My sewing alcove which doubles as my guest room.Everything sewing disappears into the huge trunk below the iron when guests decide to stay.
2017 started with busyness carved right into it. Days were dingy, long and never ending. Somehow I found myself at my sewing machine again in January, something I wasn’t going to do this winter.
I tapped into my creative outlet and spun out a pajama pants and two aprons. The retro look for my daughter and the blue maid’s apron for myself. As if I don’t have enough of them.
I decided on the purple theme for my sewing alcove from this present (pictured below) I got for Christmas from my daughter when she was eight.
I remember it well, I caught a glimpse of my daughter sewing a button and stuffing fluff into this little pillow with her wee little fingers. She was so proud of her handiwork when she presented it to me on Christmas day. I saved it all these years. Once she even asked me what it was supposed to be. I said, “You tell me, you made it.” I decided I’d use this pillow as a pin cushion and use it as a focal point to build my sewing nook.
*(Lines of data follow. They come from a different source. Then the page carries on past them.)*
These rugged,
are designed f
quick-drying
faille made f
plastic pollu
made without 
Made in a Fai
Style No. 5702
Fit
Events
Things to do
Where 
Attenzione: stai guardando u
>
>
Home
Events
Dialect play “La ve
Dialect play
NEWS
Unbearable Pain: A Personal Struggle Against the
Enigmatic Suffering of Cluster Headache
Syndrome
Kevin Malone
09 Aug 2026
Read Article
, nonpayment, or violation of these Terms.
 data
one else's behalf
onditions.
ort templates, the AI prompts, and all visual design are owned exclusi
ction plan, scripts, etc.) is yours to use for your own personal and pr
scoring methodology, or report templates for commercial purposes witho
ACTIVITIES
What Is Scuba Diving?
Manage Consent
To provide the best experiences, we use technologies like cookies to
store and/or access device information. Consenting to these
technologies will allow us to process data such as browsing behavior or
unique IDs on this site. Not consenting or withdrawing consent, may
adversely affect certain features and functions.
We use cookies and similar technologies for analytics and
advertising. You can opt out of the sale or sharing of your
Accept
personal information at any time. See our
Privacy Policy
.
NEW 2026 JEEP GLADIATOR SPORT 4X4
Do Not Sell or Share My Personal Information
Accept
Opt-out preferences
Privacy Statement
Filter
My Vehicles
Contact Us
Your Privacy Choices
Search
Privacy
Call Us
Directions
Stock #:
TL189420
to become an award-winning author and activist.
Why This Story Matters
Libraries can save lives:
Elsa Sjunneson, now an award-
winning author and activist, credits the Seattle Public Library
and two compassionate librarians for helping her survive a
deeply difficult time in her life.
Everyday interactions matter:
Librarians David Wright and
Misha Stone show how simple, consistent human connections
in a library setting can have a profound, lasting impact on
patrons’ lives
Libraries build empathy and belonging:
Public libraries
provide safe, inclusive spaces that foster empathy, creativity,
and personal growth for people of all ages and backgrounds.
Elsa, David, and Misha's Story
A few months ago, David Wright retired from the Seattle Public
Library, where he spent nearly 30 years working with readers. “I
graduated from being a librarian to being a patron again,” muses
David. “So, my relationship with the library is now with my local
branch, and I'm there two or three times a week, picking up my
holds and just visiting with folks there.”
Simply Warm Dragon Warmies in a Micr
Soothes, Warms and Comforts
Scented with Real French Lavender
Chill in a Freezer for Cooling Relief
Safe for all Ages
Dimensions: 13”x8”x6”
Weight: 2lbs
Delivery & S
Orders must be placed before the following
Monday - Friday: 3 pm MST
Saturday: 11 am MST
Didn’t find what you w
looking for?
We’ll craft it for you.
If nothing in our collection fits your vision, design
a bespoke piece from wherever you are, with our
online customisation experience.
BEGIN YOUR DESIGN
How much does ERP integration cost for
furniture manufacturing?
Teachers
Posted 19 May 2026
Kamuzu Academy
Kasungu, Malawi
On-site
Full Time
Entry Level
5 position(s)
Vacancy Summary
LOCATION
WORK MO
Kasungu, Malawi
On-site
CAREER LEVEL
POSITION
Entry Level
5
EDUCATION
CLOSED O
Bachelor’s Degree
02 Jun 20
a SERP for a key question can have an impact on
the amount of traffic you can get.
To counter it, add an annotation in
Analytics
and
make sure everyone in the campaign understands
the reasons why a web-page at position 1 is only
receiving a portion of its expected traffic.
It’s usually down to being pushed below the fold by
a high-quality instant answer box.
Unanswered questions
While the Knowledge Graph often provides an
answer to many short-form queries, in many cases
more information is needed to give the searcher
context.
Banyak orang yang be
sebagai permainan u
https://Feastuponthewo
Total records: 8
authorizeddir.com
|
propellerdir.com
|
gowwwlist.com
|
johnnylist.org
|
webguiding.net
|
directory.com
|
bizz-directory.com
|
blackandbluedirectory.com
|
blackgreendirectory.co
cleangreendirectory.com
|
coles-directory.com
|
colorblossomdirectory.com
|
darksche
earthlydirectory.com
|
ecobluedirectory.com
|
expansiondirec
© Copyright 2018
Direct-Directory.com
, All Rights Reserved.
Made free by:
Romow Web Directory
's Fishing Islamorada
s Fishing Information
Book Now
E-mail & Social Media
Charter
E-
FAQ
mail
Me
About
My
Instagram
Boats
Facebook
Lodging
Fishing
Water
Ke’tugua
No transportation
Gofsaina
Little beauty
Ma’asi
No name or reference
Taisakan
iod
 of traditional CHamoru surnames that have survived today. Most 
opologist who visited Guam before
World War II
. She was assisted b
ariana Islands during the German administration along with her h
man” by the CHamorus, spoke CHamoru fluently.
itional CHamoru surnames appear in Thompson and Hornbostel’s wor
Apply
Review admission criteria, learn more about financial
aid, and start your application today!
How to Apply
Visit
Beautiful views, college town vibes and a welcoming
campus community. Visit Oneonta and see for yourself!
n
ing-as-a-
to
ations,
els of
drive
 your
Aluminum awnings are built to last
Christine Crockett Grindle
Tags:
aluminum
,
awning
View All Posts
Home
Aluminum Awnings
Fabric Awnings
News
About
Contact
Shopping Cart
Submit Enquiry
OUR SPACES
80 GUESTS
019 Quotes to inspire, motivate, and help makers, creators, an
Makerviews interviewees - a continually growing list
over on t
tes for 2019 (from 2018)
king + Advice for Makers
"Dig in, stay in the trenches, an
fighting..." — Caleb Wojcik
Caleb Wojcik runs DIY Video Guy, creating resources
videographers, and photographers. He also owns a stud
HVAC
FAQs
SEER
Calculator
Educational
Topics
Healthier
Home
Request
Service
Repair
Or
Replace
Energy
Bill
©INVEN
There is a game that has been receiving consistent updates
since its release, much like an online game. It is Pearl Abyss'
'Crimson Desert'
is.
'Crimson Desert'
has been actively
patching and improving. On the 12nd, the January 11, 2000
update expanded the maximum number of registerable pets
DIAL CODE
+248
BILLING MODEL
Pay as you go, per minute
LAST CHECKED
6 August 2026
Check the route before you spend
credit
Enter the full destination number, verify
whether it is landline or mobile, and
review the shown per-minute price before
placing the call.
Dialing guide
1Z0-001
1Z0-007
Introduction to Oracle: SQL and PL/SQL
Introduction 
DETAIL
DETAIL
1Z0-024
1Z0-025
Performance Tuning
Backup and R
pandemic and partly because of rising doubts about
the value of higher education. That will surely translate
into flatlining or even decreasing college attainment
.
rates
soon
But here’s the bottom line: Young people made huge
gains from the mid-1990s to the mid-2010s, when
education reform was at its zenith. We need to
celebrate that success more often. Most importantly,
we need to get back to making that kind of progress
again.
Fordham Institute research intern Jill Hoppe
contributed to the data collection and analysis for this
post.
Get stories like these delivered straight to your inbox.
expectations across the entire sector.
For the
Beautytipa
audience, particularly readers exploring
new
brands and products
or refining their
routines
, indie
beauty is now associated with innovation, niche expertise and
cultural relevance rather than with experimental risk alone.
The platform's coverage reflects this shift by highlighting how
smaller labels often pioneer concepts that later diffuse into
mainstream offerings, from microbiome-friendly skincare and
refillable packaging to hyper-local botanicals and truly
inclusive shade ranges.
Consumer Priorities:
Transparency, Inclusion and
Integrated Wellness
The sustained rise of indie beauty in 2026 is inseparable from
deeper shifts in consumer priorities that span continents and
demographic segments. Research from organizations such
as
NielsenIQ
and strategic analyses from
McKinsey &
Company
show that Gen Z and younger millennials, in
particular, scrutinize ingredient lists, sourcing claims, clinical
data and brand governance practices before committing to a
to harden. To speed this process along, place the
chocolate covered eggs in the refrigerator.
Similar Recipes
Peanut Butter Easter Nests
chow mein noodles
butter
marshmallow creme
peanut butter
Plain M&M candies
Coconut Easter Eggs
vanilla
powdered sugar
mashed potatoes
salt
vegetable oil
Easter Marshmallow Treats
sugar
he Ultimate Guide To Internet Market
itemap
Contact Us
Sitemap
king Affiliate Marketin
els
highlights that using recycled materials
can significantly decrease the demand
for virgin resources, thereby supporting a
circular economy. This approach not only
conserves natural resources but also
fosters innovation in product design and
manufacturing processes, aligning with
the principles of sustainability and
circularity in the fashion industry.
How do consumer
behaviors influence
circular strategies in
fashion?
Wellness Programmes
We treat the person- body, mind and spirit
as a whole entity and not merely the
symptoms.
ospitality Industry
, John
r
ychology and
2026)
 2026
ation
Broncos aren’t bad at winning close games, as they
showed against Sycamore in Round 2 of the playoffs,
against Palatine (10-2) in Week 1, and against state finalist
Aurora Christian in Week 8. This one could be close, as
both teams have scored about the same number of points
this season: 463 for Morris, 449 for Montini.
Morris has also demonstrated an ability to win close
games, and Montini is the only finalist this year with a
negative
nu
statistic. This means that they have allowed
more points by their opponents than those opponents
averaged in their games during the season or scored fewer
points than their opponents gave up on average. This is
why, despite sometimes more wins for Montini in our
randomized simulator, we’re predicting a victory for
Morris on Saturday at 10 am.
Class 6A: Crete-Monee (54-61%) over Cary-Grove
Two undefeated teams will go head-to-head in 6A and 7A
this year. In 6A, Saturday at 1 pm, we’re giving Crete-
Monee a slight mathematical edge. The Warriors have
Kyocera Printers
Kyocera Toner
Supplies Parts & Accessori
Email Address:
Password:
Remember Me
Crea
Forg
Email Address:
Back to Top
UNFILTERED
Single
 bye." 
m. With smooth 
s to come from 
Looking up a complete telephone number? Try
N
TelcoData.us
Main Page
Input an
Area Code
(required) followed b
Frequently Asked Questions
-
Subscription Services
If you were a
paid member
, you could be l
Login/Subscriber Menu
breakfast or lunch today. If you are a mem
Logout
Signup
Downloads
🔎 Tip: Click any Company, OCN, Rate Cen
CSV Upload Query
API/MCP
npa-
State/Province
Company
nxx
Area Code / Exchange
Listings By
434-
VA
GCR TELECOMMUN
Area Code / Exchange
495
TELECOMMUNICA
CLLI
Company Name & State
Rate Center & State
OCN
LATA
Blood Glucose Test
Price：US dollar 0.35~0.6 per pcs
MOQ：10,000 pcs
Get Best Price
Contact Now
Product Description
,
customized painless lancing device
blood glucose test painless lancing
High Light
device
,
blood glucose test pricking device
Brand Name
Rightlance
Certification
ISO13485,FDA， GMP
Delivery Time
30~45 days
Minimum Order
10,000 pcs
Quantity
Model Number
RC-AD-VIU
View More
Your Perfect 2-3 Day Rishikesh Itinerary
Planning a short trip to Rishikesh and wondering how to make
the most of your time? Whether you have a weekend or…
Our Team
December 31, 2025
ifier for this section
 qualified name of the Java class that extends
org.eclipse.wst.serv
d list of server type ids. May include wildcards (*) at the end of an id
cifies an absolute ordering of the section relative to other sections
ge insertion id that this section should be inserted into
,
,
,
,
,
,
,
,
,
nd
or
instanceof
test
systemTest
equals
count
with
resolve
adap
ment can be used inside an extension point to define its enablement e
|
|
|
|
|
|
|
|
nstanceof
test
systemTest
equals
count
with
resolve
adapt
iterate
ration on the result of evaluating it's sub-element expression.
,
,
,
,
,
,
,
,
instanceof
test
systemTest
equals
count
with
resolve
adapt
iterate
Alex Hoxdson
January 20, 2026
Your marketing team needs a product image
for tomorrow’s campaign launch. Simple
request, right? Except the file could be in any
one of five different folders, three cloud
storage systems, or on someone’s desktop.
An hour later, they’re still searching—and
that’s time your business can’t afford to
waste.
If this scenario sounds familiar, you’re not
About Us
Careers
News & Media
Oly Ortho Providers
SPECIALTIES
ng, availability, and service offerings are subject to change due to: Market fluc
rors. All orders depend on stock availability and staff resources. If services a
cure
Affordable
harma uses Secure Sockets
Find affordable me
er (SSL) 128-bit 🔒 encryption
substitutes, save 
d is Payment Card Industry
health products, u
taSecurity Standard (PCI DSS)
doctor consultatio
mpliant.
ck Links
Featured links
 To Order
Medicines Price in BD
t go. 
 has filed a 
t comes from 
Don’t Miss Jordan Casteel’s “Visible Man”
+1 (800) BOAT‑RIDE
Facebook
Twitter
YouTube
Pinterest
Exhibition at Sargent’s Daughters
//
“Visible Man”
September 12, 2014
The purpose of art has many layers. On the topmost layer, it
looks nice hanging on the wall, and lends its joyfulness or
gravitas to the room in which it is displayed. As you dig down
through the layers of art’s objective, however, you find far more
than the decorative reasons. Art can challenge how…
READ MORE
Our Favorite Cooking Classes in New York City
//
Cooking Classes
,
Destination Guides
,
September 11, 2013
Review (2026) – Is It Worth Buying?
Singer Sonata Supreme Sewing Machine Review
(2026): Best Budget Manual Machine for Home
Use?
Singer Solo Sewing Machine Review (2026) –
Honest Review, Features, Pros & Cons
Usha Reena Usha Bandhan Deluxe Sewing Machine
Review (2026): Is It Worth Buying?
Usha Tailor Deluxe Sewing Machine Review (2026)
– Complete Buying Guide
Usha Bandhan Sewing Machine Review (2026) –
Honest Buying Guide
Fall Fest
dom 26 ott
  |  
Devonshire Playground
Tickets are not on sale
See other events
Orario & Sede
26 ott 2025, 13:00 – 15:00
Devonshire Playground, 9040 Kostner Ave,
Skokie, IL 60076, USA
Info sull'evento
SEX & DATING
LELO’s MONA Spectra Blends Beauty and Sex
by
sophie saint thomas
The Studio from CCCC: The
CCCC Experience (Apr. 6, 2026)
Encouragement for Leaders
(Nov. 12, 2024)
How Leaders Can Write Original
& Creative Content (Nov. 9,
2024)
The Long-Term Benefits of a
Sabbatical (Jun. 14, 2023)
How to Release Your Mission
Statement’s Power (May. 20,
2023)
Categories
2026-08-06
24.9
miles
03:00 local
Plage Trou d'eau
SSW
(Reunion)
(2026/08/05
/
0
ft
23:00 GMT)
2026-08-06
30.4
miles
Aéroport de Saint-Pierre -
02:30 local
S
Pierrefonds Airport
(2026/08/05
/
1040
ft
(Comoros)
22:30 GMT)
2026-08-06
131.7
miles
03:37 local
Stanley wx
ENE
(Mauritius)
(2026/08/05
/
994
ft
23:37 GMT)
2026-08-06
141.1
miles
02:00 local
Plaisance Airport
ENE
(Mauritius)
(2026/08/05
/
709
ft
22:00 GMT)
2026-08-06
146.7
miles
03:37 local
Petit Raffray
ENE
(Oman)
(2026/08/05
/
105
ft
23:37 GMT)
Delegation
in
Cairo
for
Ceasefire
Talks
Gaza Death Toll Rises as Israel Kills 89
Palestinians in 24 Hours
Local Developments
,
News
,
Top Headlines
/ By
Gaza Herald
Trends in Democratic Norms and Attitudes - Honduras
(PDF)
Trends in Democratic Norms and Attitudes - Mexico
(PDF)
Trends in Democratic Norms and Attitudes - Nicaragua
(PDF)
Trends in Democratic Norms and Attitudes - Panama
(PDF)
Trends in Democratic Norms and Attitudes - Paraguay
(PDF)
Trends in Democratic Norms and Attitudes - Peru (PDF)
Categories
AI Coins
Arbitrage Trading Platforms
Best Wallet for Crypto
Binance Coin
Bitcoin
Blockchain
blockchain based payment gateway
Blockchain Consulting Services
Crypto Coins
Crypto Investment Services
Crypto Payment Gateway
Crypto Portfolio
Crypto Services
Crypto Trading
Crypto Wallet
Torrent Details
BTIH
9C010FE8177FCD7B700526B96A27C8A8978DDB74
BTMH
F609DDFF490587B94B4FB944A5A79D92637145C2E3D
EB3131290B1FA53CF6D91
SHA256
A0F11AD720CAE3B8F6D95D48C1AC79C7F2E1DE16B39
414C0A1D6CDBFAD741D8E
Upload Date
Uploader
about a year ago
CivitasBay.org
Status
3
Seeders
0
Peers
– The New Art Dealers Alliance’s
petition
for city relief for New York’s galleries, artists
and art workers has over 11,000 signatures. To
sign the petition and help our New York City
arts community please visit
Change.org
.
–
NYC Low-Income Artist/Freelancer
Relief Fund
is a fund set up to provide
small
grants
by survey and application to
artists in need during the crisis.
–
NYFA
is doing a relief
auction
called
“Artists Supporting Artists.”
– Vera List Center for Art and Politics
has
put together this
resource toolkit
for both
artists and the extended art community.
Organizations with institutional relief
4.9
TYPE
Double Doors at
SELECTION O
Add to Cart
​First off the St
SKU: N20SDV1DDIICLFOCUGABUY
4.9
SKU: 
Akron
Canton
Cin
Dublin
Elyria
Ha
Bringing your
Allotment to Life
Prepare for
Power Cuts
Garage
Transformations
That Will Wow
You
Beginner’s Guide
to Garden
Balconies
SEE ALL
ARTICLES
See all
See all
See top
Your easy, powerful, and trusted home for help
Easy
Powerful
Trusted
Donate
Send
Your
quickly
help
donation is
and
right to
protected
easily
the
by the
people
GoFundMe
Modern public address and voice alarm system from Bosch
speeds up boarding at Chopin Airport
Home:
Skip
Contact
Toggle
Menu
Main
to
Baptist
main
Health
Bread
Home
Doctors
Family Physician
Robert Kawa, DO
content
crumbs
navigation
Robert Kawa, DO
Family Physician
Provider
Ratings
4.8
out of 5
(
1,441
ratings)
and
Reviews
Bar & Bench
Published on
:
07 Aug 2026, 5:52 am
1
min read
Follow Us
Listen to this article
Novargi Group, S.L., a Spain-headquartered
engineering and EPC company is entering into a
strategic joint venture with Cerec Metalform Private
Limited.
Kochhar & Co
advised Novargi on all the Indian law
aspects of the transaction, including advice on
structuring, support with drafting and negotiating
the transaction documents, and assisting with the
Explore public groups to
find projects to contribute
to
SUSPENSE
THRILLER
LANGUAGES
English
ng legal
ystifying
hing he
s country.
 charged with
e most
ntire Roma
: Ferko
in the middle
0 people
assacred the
So far it looks good.
Sewing a new apron just seems to make cooking in my comfy, cozy kitchen more enjoyable.
I have been YouTubing sewing lesson from my sewing alcove in my guest room. From one to three wonderfully, working sewing machines.
A Janome, Omega and a Singer with an overcast foot attached permanently to it. I discovered fire by learning to use different sewing feet to get the job done right. My Omega came with twenty odd sewing feet. I also lucked out when a dear friend who downsized gifted me with her Janome, a whole lot of sewing feet and gardening tools.
Organizing the sewing feet in a ziplock bag, with names and usage makes it easier for an amateur sewer like me.
I’m not entirely new to sewing. I’d sew aprons on my mum’s old Singer machine. The kind that would fold away and came with drawers. The tailor in the family was my dad but he hated to measure and cut the fabric so my mum would do it for him.
I was young and didn’t know the finer points to sewing, however, I had good design ideas. These are two skirts that I saved from a while ago that my dad sewed for me. A while ago as in the late eighties. The fabric used for these pencil skirts are Malaysian batik.
My dad’s introduction to sewing came about from his idleness growing up in a rubber plantation in Malaysia. My dad was being disruptive and running around the house, as usual, one day. His mum, seeing that decided to send him next door to the neighbour who was a tailor. He had no choice, he ended up learning to sew. Talk about olden days extracurricular activities.
Every Diwali night my mum and dad would be busy cutting and sewing new pajamas for us kids.
My dad passed away eight years ago.
I hope this little nostalgic bittersweet story inspires many of you to bring the new sewing machine out of the crawlspace and onto the kitchen table. Try something new and get your creative juices flowing.
You never know what you’ll learn or create.